Extracted data:
- - -
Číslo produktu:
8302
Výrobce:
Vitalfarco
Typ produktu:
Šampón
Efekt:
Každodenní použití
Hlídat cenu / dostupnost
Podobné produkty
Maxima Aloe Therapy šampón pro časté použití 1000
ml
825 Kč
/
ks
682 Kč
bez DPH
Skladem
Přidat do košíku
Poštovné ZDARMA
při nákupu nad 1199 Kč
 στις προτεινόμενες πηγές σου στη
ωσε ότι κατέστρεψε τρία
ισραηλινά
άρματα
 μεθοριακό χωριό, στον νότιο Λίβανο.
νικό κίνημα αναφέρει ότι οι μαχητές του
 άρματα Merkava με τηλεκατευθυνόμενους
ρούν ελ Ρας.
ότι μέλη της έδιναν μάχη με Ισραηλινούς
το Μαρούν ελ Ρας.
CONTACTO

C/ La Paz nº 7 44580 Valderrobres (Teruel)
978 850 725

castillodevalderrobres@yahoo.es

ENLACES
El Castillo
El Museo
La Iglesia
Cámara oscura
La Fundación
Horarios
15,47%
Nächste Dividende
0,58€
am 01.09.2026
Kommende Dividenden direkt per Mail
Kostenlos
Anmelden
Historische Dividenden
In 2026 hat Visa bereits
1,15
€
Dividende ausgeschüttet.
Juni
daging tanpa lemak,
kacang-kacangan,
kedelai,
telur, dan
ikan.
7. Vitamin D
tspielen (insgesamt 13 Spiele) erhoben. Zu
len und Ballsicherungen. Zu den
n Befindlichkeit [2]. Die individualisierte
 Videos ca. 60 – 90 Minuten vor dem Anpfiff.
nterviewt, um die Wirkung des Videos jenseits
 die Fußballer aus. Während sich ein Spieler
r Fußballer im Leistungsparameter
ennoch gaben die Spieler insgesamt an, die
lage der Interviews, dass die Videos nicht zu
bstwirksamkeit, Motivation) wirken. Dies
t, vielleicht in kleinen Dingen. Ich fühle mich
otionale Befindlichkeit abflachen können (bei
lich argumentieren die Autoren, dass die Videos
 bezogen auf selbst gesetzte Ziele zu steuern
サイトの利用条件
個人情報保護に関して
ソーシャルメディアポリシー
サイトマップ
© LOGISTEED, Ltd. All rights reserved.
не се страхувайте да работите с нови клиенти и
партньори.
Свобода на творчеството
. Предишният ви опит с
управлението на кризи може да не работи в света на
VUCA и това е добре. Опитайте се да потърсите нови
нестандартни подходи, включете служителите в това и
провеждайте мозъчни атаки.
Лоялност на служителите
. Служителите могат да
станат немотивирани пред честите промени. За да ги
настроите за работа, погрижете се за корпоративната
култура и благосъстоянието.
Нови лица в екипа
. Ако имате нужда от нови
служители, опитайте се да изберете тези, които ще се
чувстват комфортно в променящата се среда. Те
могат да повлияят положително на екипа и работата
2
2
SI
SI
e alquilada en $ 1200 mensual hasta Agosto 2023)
- - -
Work instruction:
Output only the lines that run from the one containing "станат немотивирани пред" through the last line of the material above, both included.

Solution to this task:
станат немотивирани пред честите промени. За да ги
настроите за работа, погрижете се за корпоративната
култура и благосъстоянието.
Нови лица в екипа
. Ако имате нужда от нови
служители, опитайте се да изберете тези, които ще се
чувстват комфортно в променящата се среда. Те
могат да повлияят положително на екипа и работата
2
2
SI
SI
e alquilada en $ 1200 mensual hasta Agosto 2023)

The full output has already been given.